Hello firedrake,
I'm having problems running a firedrake test script across multiple nodes. Petsc crashes with seg faults when using more than one node but the script runs fine when restricted to a single node.
The cluster has 4 nodes where each node has 16 cores/64GB mem with Ubuntu  16.04.2 LTS and IB interconnects. We use SLURM but the errors occur using straight mpirun and a hostfile. I've run openmpi and openib tests and they indicate no problems with either subsystem. Firedrake installs cleanly.

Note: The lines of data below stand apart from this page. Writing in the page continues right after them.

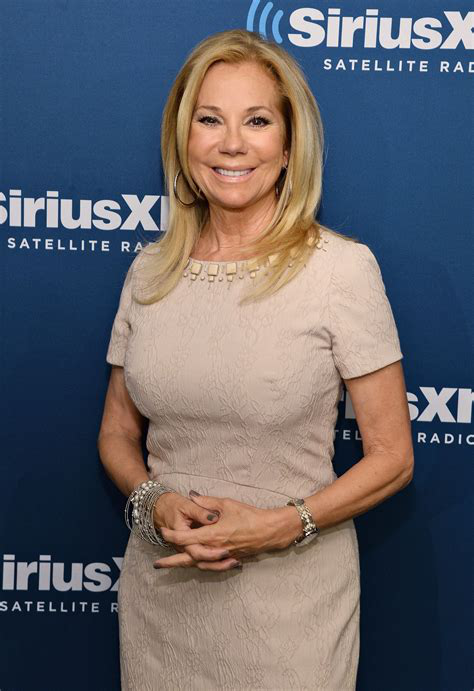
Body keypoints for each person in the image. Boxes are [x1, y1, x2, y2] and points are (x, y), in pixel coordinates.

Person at [98, 28, 414, 691]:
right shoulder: (149, 271)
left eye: (258, 121)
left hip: (291, 610)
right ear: (183, 139)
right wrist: (154, 502)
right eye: (209, 119)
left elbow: (392, 456)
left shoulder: (340, 271)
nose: (232, 143)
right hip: (164, 599)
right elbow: (118, 434)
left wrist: (277, 527)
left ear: (290, 144)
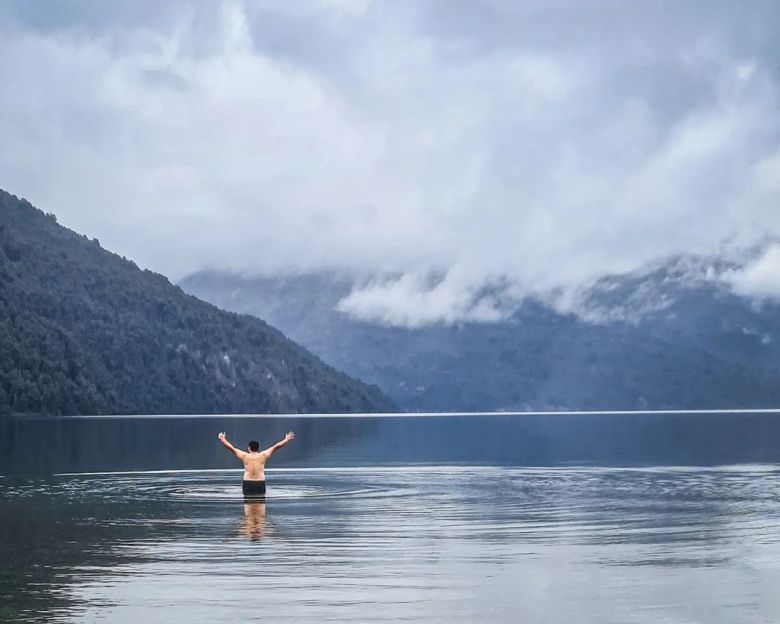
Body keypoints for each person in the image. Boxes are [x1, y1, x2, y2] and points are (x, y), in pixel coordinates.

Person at [217, 431, 295, 497]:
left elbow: (230, 448)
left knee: (248, 509)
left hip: (248, 482)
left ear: (249, 448)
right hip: (259, 482)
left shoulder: (244, 456)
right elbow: (276, 446)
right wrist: (286, 439)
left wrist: (222, 439)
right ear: (258, 448)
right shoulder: (263, 455)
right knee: (260, 508)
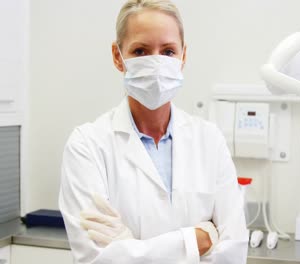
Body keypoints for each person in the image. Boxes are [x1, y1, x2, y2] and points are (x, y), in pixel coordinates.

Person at [58, 0, 248, 263]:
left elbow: (234, 249)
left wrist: (130, 248)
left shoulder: (209, 139)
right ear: (117, 56)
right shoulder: (87, 145)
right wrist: (194, 241)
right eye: (140, 51)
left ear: (183, 56)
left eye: (168, 51)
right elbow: (97, 258)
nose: (156, 63)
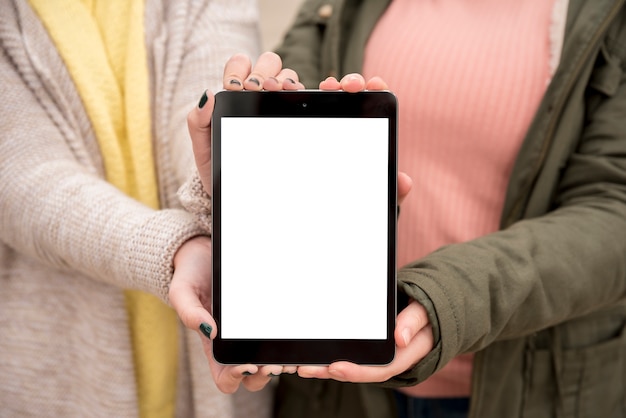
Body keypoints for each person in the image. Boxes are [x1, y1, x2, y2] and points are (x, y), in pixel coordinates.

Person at [181, 0, 626, 417]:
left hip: (528, 392)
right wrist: (243, 180)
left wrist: (443, 302)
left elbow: (613, 212)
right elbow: (292, 112)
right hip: (337, 387)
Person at [0, 0, 279, 416]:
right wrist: (171, 248)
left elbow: (202, 102)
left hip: (210, 379)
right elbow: (22, 174)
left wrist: (222, 167)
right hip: (60, 371)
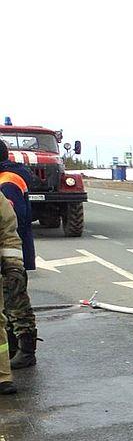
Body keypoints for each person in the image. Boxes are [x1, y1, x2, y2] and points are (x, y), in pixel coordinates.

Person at [0, 140, 38, 368]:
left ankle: (26, 350)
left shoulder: (7, 181)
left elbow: (14, 219)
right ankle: (13, 347)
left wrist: (11, 261)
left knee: (15, 301)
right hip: (11, 251)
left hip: (10, 254)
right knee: (7, 303)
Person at [0, 142, 27, 393]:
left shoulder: (4, 185)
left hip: (4, 265)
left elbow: (9, 230)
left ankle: (3, 375)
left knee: (5, 316)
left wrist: (14, 267)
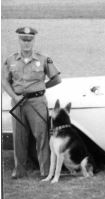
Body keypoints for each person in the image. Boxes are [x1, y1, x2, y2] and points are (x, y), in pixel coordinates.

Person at [2, 26, 61, 179]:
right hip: (18, 102)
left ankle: (46, 171)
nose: (26, 43)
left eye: (29, 40)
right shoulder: (11, 60)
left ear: (34, 40)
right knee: (19, 138)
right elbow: (4, 81)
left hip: (37, 102)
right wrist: (14, 96)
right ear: (19, 40)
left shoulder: (43, 59)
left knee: (41, 136)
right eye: (23, 40)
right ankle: (19, 171)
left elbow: (57, 78)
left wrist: (41, 88)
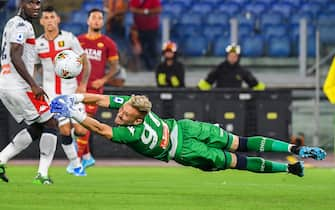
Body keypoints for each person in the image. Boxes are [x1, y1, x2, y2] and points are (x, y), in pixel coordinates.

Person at [50, 93, 327, 177]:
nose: (120, 113)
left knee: (235, 157)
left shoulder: (130, 134)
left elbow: (100, 128)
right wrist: (75, 96)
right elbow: (101, 100)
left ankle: (293, 159)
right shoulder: (134, 108)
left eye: (125, 114)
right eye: (121, 110)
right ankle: (292, 160)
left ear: (139, 117)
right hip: (182, 128)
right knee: (238, 148)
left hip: (184, 146)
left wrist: (72, 112)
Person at [0, 0, 58, 184]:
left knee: (38, 126)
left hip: (6, 83)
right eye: (31, 3)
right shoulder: (21, 25)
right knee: (51, 123)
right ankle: (42, 174)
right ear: (21, 4)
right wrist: (34, 84)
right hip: (19, 86)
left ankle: (1, 159)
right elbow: (15, 54)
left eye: (38, 3)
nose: (36, 7)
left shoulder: (11, 22)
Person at [35, 6, 91, 176]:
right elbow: (35, 65)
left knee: (81, 130)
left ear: (58, 19)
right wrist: (42, 81)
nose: (50, 20)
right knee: (64, 131)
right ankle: (76, 164)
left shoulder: (69, 39)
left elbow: (84, 60)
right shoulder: (38, 44)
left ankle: (78, 157)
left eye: (52, 16)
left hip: (72, 91)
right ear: (42, 21)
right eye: (46, 17)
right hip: (53, 95)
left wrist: (83, 84)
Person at [76, 8, 120, 168]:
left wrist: (103, 80)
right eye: (93, 17)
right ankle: (87, 156)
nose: (96, 20)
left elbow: (115, 67)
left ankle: (77, 160)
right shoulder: (78, 40)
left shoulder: (108, 43)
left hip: (94, 91)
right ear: (87, 21)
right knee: (77, 123)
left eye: (100, 18)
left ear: (103, 22)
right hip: (77, 89)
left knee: (84, 121)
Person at [198, 43, 266, 91]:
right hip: (220, 100)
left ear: (238, 58)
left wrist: (264, 89)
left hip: (236, 101)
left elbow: (254, 84)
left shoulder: (242, 70)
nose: (232, 58)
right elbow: (206, 83)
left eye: (235, 56)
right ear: (227, 56)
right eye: (230, 56)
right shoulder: (219, 68)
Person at [129, 0, 162, 71]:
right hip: (138, 28)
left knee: (152, 47)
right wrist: (146, 12)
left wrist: (143, 12)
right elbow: (132, 9)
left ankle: (155, 66)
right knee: (141, 48)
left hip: (152, 28)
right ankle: (147, 65)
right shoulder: (135, 0)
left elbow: (158, 9)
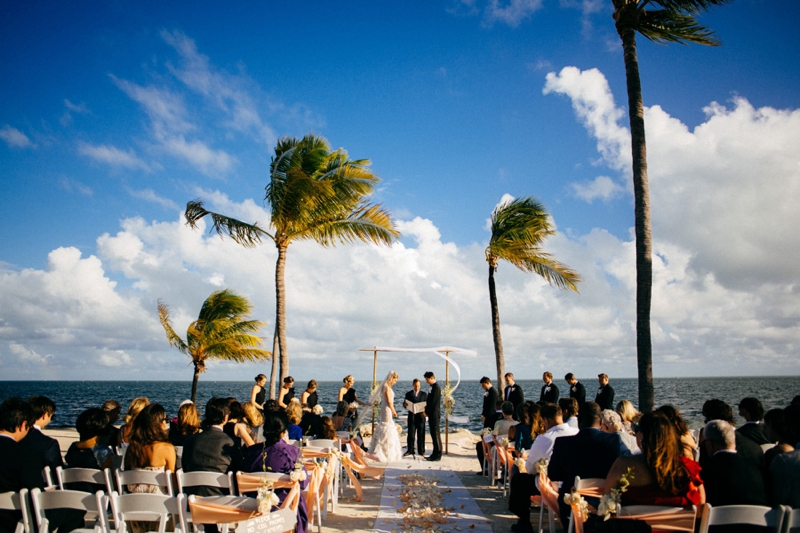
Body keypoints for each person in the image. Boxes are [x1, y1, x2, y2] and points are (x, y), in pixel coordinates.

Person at [547, 402, 627, 527]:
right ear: (601, 422)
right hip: (609, 508)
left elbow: (553, 474)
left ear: (579, 421)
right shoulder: (614, 441)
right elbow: (627, 469)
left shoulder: (563, 444)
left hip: (572, 509)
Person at [604, 411, 704, 508]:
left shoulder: (622, 465)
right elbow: (700, 509)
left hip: (633, 523)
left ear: (640, 436)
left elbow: (607, 504)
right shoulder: (687, 468)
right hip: (678, 524)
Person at [508, 402, 579, 533]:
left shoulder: (545, 438)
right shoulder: (577, 432)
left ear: (546, 420)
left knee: (519, 481)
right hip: (575, 483)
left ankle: (524, 522)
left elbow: (529, 469)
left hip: (552, 482)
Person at [244, 411, 310, 533]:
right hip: (283, 505)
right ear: (284, 432)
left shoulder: (252, 451)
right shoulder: (293, 452)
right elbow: (303, 484)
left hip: (254, 505)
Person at [124, 404, 177, 533]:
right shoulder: (166, 448)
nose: (166, 423)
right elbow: (173, 484)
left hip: (134, 509)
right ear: (158, 423)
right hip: (160, 510)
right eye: (165, 420)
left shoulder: (132, 448)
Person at [701, 419, 767, 507]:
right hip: (760, 518)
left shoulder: (706, 472)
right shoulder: (757, 468)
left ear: (709, 445)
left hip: (719, 519)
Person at [182, 398, 242, 494]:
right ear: (225, 418)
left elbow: (185, 468)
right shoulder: (231, 443)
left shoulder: (189, 441)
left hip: (193, 500)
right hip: (221, 501)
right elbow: (238, 472)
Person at [64, 408, 115, 492]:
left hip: (74, 495)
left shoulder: (73, 449)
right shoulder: (103, 453)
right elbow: (111, 483)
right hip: (97, 499)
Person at [21, 396, 63, 486]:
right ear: (45, 415)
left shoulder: (14, 439)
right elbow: (58, 475)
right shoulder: (49, 444)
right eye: (52, 416)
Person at [364, 371, 403, 462]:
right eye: (395, 380)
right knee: (387, 426)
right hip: (387, 409)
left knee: (386, 425)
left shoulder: (384, 386)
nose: (395, 382)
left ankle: (384, 449)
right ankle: (384, 451)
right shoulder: (387, 387)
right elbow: (389, 401)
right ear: (391, 378)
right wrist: (394, 410)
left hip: (385, 408)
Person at [404, 378, 427, 457]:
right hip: (412, 416)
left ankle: (421, 450)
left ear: (420, 386)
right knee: (411, 434)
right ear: (413, 385)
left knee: (421, 434)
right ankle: (410, 450)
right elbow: (404, 403)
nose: (417, 388)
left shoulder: (424, 394)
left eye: (418, 386)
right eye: (415, 386)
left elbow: (427, 404)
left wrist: (425, 409)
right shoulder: (408, 394)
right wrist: (405, 405)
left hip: (420, 417)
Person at [424, 371, 442, 462]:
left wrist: (426, 411)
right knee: (433, 434)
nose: (426, 381)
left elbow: (433, 403)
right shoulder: (432, 387)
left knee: (436, 434)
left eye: (427, 379)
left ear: (431, 378)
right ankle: (435, 453)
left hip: (434, 414)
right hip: (432, 414)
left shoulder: (436, 388)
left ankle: (438, 454)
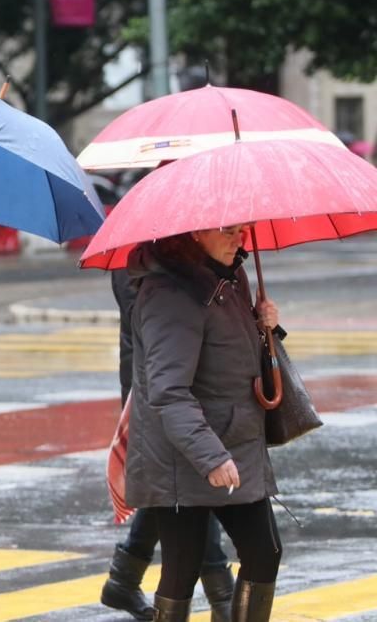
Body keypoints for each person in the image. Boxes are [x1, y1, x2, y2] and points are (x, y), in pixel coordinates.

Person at [126, 225, 282, 621]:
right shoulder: (169, 293)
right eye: (229, 231)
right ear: (194, 233)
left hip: (234, 438)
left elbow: (236, 354)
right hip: (184, 454)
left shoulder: (228, 277)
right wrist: (210, 456)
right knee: (182, 570)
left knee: (265, 552)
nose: (240, 240)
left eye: (242, 230)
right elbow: (168, 390)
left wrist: (266, 326)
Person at [101, 270, 234, 621]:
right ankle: (225, 599)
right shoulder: (144, 264)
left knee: (169, 491)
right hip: (156, 392)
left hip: (177, 385)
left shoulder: (182, 259)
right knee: (190, 488)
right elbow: (161, 328)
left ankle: (123, 578)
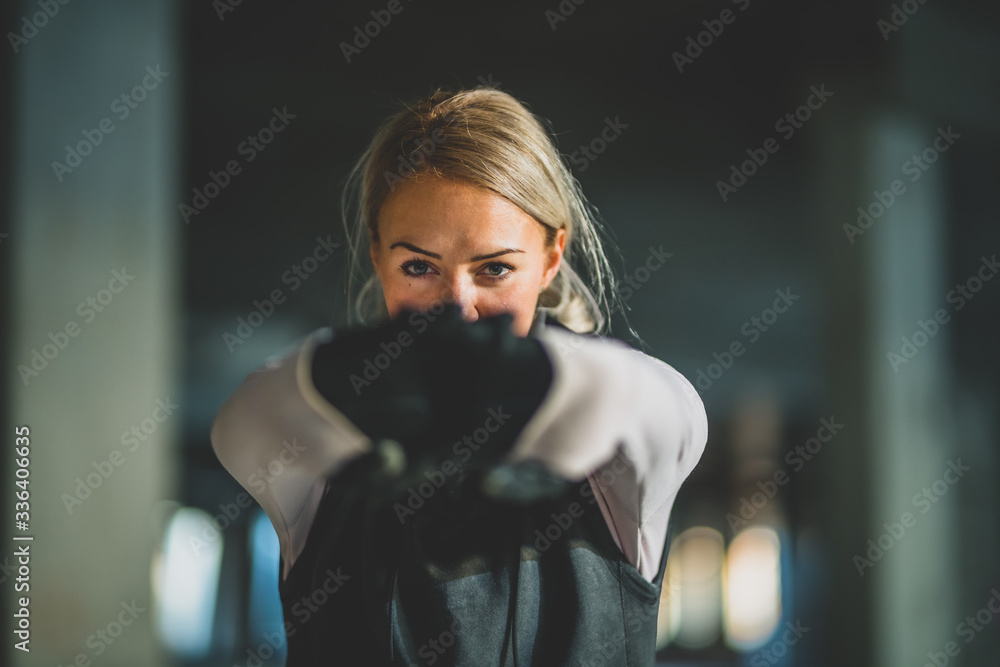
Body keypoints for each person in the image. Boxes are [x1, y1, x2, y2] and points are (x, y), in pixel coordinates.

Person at [210, 86, 708, 666]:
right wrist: (345, 381)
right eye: (418, 266)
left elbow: (664, 407)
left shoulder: (622, 469)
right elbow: (245, 420)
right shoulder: (316, 460)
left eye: (495, 269)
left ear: (551, 258)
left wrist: (534, 383)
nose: (458, 308)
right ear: (377, 255)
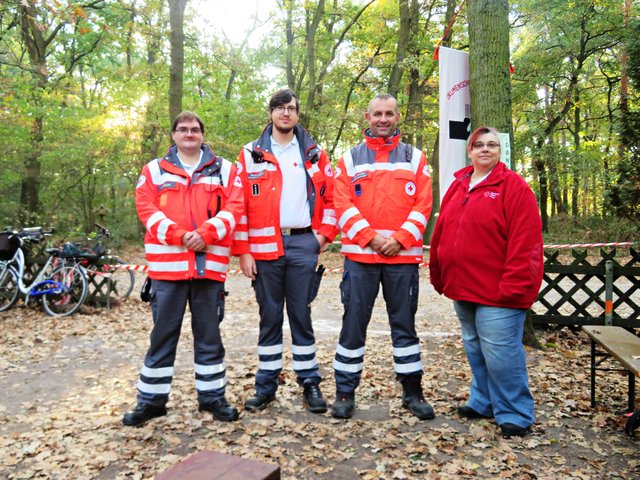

pturner@ubuntu-0-0:~/mpitest$ which python
/home/pturner/firedrake/bin/python
>>> print firedrake.__version__
0.13.0+1303.g9070020
Test simple firedrake script using mpirun
pturner@ubuntu-0-0:~/mpitest$ cat firedrake_proj.py
from firedrake import *
mesh = UnitSquareMesh(10, 10)
p1 = FunctionSpace(mesh, 'CG', 1)
f = Function(p1, name='function')
x, y = SpatialCoordinate(mesh)
expr = sin(2*pi*x)*(1 + y)
f.project(expr)
n = norm(f)
if mesh.comm.rank == 0:
   print('Norm {:}'.format(n))
   print('SUCCESS')
Execute with 16 cores (single node):
pturner@ubuntu-0-0:~/mpitest$ mpirun --mca btl openib,sm,self --mca mpi_warn_on_fork 0 -n 16 -hostfile ~/hostfile python firedrake_proj.py
Norm 1.07999261002
SUCCESS
Execute with 32 cores (2 nodes):
pturner@ubuntu-0-0:~/mpitest$ mpirun --mca btl openib,sm,self --mca mpi_warn_on_fork 0 -n 32 -hostfile ~/hostfile python firedrake_proj.py
Consistent failures on ranks 4 and 20:
[20]PETSC ERROR: ------------------------------------------------------------------------
[20]PETSC ERROR: Caught signal number 11 SEGV: Segmentation Violation, probably memory access out of range
[...]
[4]PETSC ERROR: ------------------------------------------------------------------------
[4]PETSC ERROR: Caught signal number 11 SEGV: Segmentation Violation, probably memory access out of range
[...]
Any idea what might be going wrong?
Thx,
--Paul
Paul J Turner
OHSU/CMOP